Material supplied below:
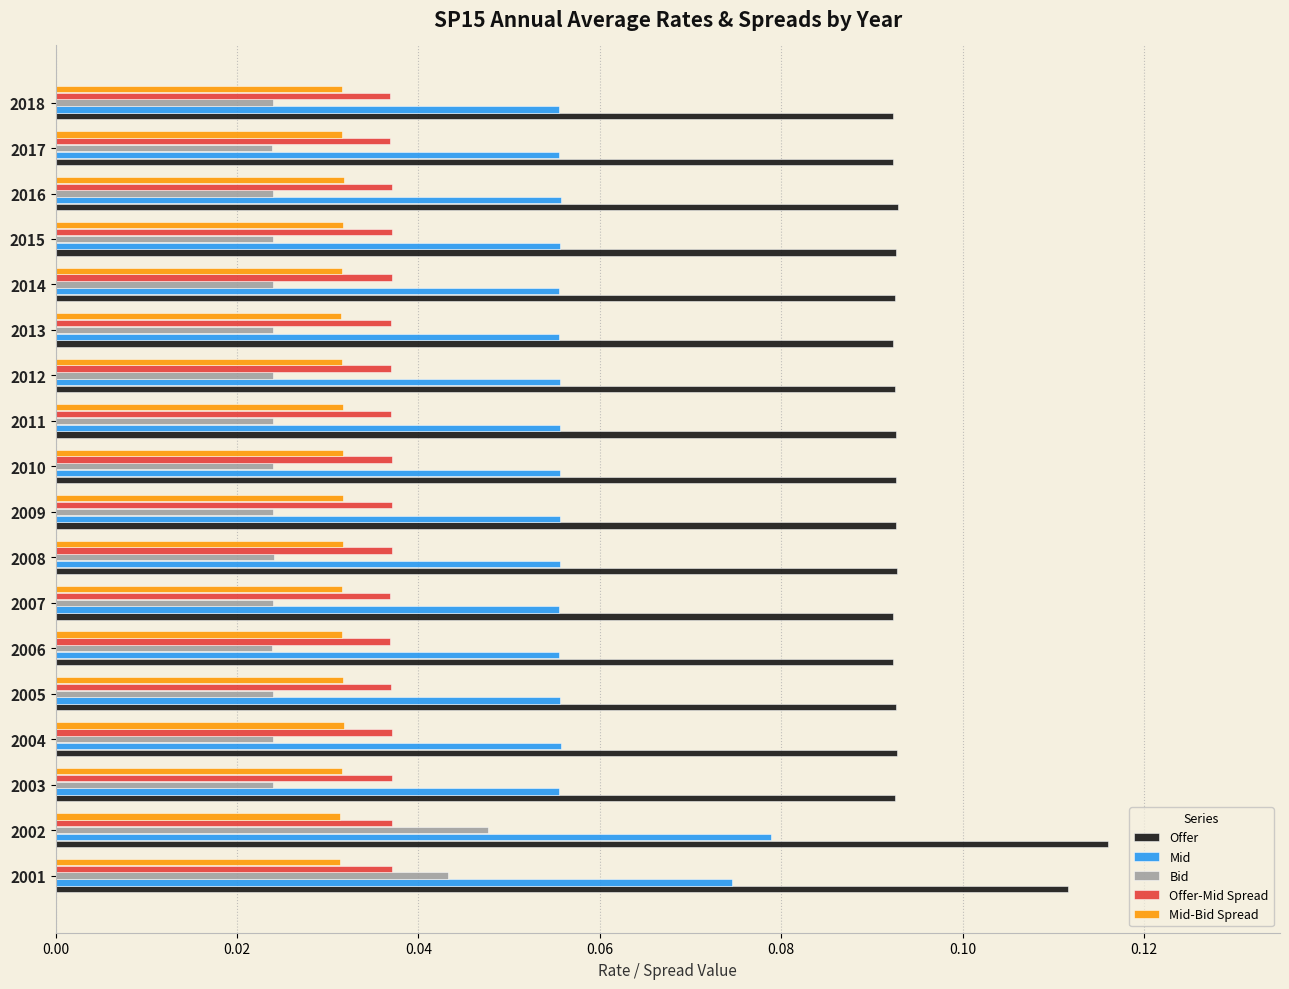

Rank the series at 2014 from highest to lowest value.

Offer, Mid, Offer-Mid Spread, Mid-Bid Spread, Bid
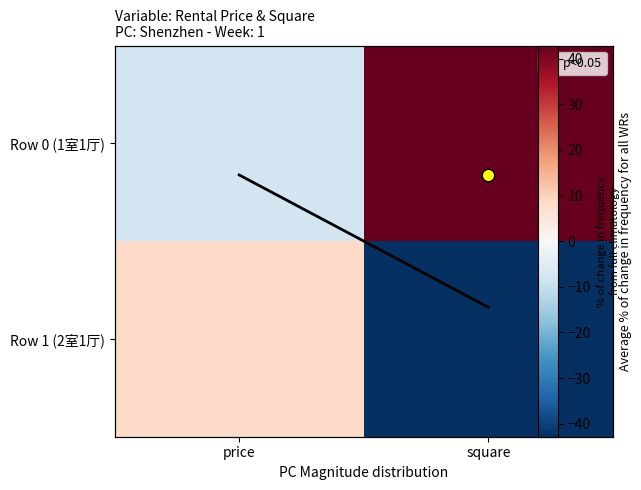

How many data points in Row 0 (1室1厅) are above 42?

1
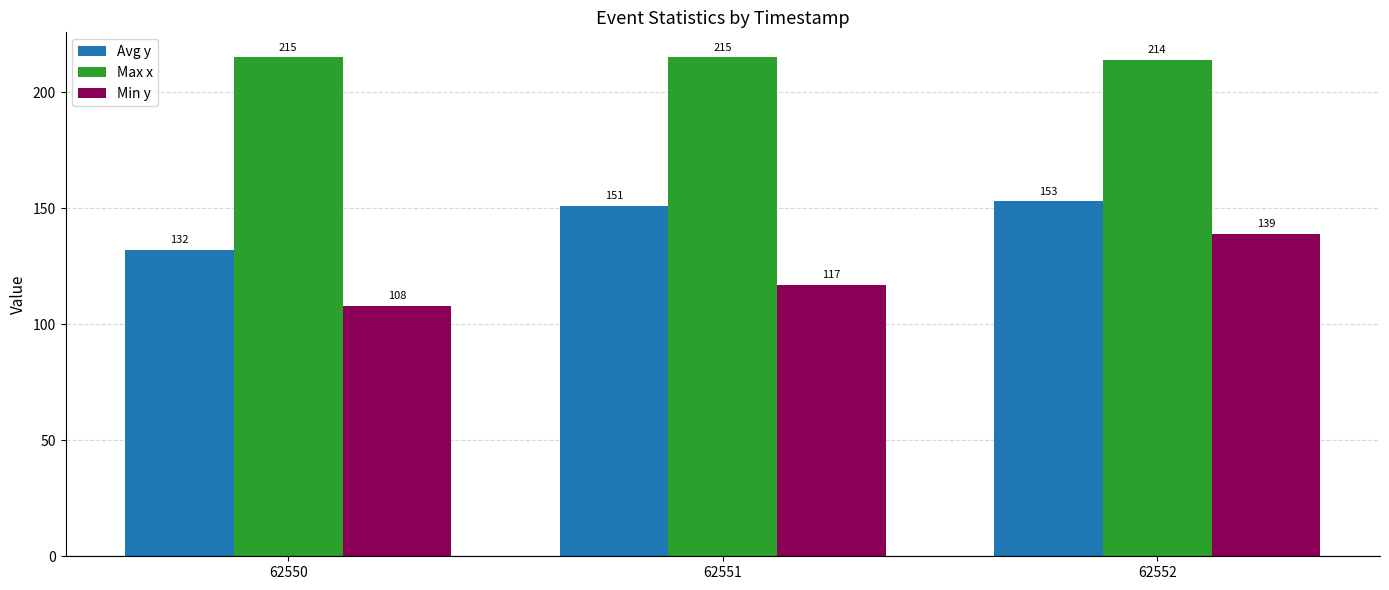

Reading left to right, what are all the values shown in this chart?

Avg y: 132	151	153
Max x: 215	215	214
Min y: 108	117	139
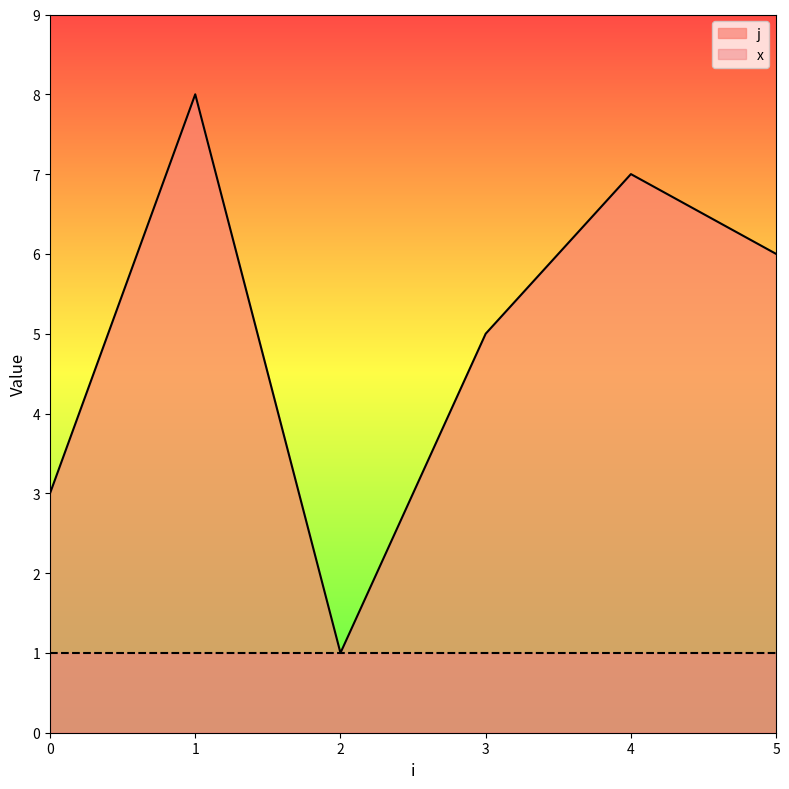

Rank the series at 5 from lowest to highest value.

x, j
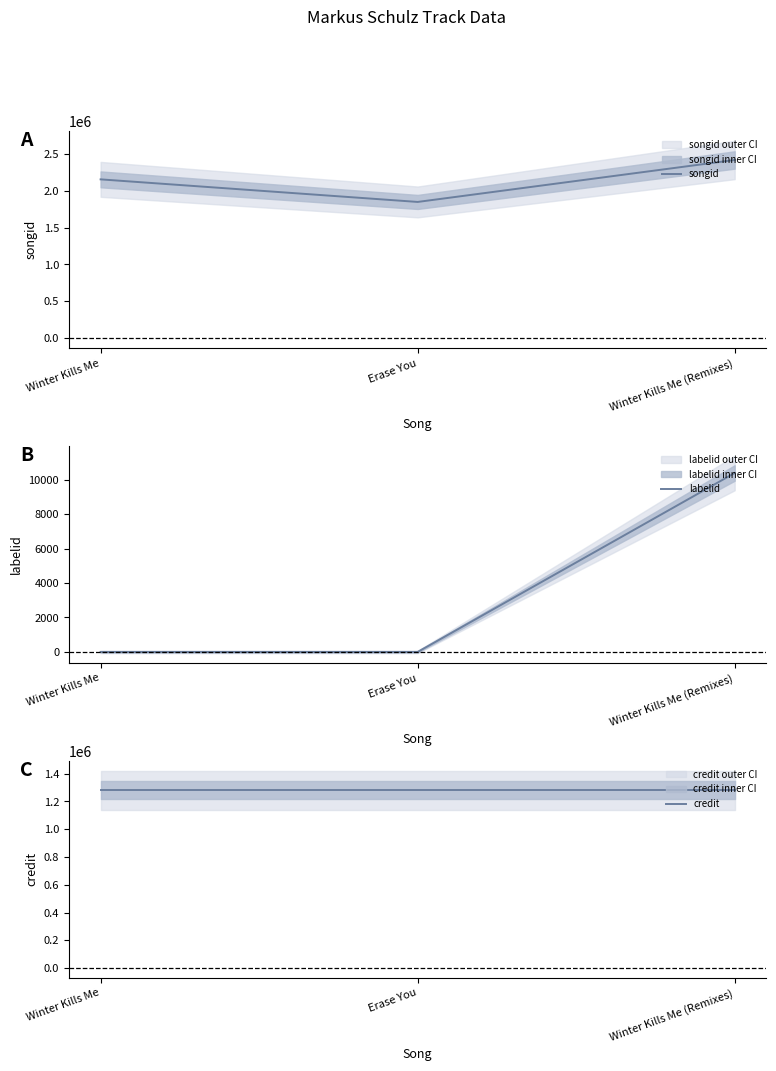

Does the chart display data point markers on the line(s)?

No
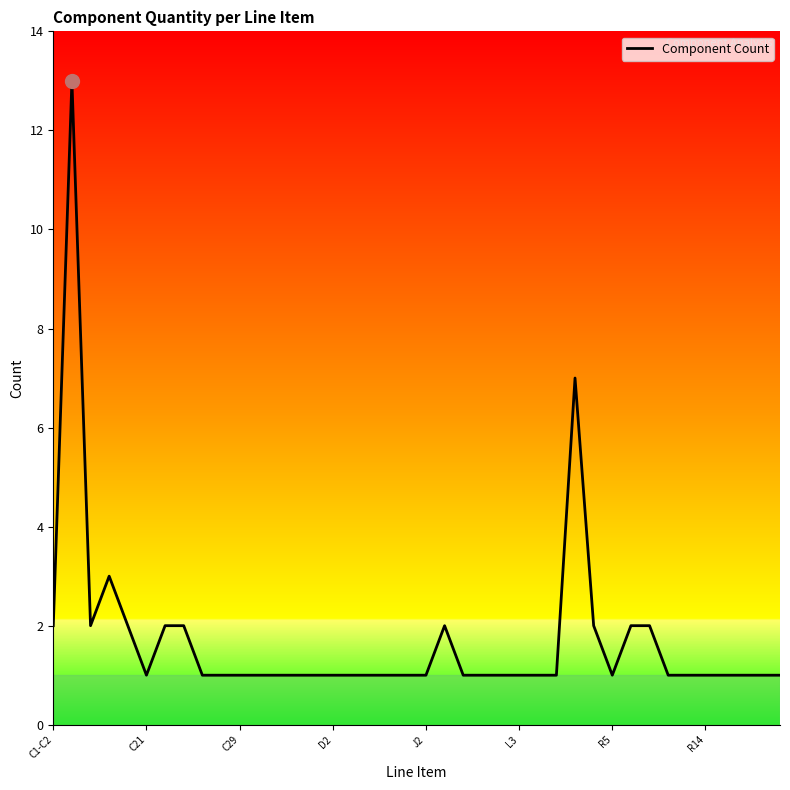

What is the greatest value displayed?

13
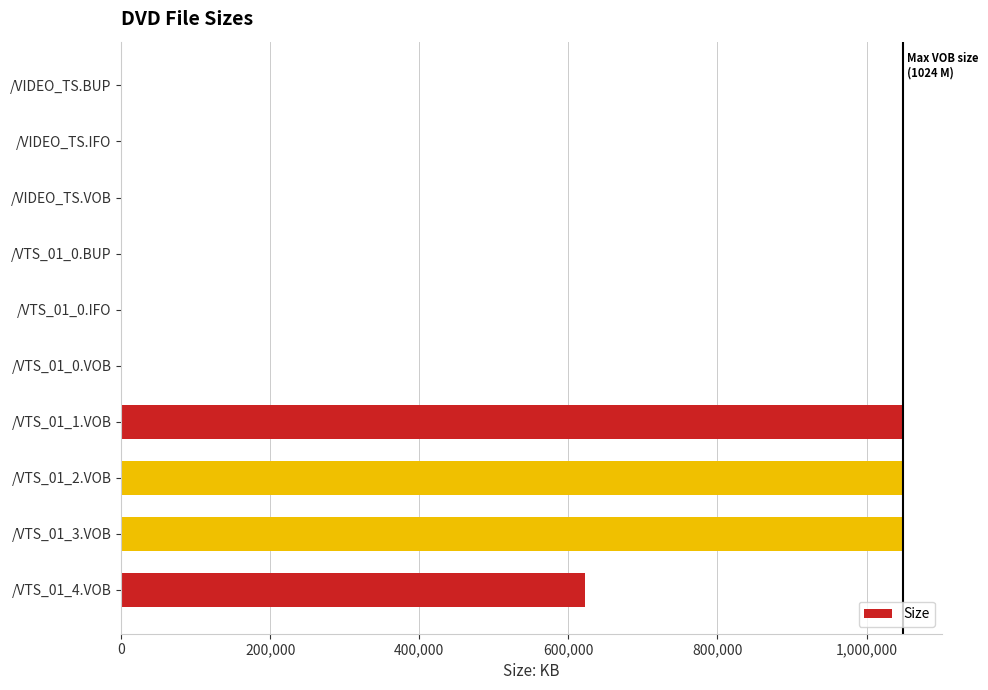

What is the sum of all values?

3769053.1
End of Material supplied.
Copy every one of the records above word for word, omitting the pictures.

Rank the series at 2014 from highest to lowest value.

Offer, Mid, Offer-Mid Spread, Mid-Bid Spread, Bid

How many data points in Row 0 (1室1厅) are above 42?

1

Reading left to right, what are all the values shown in this chart?

Avg y: 132	151	153
Max x: 215	215	214
Min y: 108	117	139

Rank the series at 5 from lowest to highest value.

x, j

Does the chart display data point markers on the line(s)?

No

What is the greatest value displayed?

13

What is the sum of all values?

3769053.1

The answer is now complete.